**What you are asked to do:** What lines in the records below contain the string "posedge"? Copy every one.

---------- Data supplied ----------

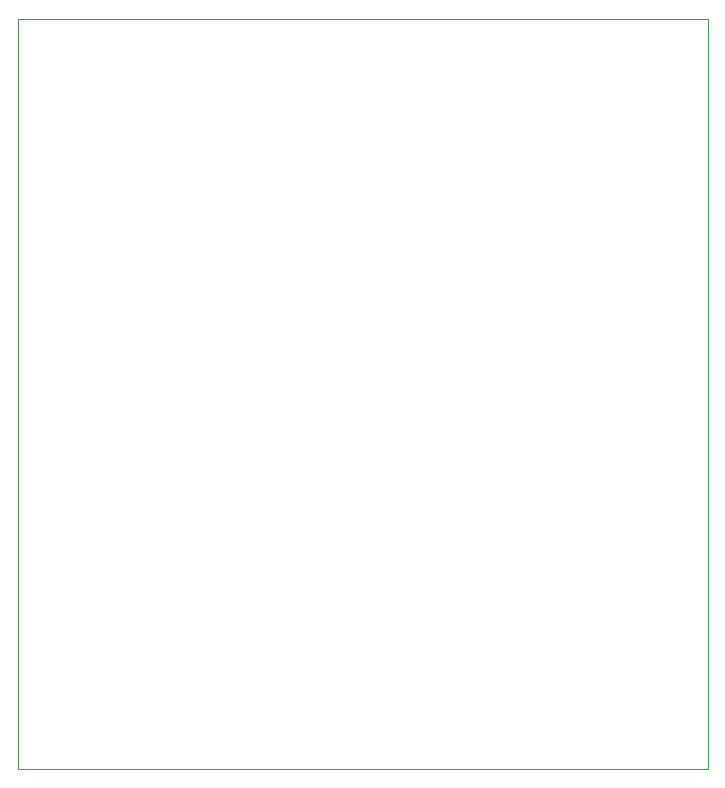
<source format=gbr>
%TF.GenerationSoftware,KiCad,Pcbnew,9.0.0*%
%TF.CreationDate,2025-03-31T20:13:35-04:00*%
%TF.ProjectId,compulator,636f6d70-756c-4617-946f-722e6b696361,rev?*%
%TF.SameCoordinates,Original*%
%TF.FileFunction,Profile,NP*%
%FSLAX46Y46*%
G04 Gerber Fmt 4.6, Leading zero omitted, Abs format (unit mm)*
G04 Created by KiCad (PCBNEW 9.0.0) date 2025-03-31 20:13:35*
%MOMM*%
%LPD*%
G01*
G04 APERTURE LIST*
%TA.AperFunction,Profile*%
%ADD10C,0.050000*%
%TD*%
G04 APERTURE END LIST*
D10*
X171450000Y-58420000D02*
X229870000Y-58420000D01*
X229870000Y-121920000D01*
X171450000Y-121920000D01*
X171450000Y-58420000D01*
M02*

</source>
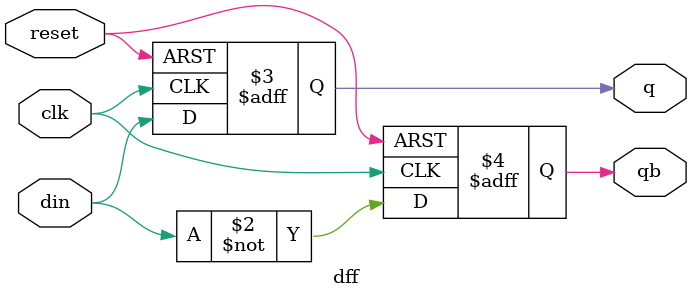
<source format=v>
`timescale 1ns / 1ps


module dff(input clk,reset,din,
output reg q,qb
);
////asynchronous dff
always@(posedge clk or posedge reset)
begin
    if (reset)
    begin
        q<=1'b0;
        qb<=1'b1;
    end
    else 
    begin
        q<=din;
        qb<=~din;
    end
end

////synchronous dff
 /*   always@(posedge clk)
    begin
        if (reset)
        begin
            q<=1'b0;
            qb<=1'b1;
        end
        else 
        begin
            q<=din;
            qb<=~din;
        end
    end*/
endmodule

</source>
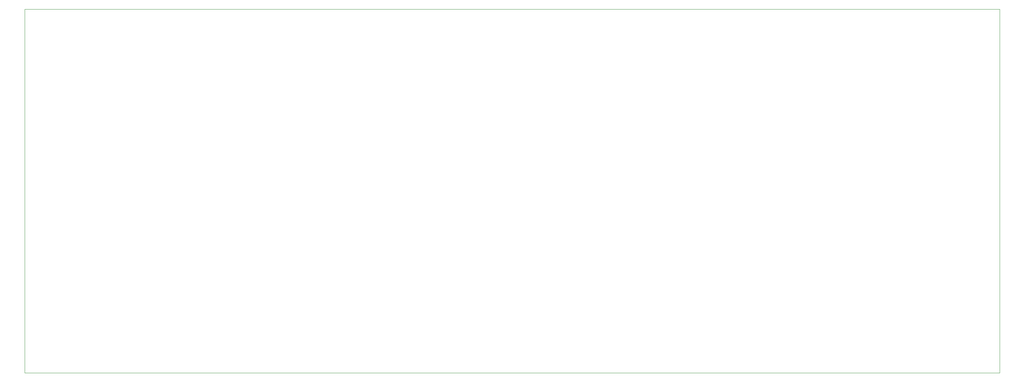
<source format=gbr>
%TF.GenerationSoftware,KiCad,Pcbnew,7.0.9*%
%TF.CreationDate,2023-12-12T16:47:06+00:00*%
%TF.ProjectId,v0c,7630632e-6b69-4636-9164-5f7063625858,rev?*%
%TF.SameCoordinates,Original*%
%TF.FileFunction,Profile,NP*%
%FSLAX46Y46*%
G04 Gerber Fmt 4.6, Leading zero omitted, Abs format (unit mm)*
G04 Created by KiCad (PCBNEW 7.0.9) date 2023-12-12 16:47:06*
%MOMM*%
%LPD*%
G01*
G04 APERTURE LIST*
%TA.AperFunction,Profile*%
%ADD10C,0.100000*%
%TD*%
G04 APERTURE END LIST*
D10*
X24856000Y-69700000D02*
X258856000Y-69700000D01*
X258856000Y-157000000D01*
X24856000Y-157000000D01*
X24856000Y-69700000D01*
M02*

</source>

----------
---------- Data supplied ----------

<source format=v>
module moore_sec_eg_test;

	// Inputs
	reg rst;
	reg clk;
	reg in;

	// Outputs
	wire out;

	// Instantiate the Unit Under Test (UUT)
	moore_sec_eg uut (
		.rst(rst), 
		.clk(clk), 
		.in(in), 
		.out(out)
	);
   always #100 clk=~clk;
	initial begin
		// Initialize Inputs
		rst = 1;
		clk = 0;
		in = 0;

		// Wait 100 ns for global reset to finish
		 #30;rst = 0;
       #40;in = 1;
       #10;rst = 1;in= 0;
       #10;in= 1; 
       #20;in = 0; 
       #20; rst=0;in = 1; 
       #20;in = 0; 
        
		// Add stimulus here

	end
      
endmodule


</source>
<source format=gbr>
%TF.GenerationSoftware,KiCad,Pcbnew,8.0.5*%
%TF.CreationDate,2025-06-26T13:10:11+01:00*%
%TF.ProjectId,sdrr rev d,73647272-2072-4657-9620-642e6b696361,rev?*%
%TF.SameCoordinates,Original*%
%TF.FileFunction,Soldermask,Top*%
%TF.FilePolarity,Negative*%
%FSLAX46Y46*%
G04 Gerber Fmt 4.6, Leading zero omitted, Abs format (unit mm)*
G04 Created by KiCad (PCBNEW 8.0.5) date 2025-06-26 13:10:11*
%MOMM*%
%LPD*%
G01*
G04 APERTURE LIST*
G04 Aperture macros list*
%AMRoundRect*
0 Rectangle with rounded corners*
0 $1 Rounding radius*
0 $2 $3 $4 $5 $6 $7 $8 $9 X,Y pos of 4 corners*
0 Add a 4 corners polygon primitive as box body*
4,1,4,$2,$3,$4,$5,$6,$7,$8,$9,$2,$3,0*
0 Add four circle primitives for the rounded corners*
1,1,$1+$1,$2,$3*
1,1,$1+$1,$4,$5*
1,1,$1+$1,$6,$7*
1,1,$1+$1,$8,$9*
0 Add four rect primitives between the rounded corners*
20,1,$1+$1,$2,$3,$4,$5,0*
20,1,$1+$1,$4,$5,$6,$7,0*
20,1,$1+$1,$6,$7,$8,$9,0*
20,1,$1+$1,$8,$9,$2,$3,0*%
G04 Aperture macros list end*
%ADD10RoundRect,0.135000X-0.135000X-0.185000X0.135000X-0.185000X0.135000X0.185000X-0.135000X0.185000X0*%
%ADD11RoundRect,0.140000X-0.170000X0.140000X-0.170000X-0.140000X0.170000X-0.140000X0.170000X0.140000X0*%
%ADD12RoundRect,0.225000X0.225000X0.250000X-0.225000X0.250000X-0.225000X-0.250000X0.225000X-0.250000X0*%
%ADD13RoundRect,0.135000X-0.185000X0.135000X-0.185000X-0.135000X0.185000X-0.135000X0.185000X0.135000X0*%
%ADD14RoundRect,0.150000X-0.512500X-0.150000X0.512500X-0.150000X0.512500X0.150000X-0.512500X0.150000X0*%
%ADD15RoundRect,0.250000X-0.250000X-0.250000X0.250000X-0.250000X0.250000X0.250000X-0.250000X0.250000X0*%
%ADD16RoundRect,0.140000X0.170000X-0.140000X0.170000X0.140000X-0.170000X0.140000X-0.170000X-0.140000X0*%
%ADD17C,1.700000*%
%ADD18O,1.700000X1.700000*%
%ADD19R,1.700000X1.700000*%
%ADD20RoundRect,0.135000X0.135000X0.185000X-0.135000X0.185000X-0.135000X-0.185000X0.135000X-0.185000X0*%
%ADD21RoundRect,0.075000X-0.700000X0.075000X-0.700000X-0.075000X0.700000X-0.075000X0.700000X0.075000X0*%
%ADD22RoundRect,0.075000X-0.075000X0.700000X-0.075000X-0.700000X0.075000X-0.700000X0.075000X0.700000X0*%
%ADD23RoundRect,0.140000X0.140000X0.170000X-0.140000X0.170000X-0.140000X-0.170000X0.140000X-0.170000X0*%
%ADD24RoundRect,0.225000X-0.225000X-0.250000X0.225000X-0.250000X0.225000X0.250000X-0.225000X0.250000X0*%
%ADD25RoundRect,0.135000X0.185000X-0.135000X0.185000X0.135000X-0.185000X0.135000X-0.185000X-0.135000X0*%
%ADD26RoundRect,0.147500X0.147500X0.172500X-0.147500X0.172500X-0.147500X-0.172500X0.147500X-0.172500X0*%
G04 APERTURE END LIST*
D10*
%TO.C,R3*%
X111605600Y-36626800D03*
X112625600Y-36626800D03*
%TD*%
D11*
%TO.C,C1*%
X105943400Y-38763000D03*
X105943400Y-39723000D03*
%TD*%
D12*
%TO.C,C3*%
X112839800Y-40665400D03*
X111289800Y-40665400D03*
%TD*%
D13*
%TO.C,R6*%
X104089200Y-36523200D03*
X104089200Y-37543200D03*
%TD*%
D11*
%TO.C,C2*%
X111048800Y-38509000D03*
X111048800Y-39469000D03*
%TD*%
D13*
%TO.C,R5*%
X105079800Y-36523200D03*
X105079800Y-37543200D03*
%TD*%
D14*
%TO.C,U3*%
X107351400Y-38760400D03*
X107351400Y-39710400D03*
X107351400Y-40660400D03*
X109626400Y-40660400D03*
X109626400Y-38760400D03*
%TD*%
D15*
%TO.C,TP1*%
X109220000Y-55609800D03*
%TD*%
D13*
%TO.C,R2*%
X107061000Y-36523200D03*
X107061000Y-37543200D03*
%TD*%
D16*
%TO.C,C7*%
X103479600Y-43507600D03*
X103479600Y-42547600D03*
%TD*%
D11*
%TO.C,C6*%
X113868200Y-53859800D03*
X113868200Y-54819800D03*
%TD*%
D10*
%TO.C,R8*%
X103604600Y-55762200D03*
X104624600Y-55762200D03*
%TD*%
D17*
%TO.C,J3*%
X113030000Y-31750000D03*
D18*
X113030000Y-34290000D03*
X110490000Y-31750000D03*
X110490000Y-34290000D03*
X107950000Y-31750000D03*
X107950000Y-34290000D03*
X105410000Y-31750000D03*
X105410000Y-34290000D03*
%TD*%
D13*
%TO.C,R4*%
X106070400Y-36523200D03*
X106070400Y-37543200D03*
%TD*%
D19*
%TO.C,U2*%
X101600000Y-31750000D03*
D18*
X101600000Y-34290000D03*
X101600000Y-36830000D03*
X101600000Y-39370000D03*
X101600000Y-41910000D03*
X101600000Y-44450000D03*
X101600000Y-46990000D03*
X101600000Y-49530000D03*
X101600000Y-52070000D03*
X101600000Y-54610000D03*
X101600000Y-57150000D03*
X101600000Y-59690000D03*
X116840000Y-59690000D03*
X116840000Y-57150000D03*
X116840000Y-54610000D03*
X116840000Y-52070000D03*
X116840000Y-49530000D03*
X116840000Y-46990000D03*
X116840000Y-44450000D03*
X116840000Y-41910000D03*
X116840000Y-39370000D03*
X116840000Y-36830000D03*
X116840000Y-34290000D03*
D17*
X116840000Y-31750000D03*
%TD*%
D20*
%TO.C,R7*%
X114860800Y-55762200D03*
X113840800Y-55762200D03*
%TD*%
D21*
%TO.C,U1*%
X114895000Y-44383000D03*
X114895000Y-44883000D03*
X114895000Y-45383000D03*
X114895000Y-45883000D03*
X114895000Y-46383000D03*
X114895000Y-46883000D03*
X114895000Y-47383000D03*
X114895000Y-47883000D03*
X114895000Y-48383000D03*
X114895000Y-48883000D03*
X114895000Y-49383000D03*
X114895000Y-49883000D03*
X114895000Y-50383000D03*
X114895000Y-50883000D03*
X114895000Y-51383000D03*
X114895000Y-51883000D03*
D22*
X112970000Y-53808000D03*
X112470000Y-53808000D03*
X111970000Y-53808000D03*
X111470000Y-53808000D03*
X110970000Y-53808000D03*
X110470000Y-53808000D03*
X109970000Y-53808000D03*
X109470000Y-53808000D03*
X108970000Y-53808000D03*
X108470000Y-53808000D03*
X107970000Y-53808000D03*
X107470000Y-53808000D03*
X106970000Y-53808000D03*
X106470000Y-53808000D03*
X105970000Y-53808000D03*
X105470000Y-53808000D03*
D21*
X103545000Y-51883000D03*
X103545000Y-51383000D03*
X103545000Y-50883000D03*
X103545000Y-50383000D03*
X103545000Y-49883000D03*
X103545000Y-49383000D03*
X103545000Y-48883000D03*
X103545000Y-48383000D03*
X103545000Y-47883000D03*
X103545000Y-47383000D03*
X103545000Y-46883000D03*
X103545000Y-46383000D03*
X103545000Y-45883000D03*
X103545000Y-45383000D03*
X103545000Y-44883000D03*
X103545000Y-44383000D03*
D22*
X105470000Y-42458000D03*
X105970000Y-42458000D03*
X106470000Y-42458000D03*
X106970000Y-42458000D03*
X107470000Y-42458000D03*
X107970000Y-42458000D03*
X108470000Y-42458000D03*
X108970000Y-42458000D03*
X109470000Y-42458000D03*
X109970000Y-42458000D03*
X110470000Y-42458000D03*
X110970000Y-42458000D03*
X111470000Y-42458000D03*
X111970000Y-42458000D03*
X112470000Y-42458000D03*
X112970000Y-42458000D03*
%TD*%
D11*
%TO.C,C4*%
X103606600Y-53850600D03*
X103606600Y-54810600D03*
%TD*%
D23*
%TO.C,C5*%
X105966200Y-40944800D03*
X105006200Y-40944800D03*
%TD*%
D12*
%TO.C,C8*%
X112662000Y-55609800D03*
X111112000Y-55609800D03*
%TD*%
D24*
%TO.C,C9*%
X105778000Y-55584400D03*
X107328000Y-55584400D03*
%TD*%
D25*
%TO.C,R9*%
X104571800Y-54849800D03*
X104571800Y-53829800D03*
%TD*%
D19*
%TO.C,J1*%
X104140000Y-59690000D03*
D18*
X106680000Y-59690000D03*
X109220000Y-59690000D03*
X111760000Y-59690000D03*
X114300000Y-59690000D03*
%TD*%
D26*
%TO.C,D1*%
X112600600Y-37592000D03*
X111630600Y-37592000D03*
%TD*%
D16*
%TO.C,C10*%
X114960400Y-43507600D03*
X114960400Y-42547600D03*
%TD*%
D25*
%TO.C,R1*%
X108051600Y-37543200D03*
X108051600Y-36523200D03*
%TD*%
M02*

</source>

----------

**Exercise output:**
always@(posedge clk or posedge reset)
 /*   always@(posedge clk)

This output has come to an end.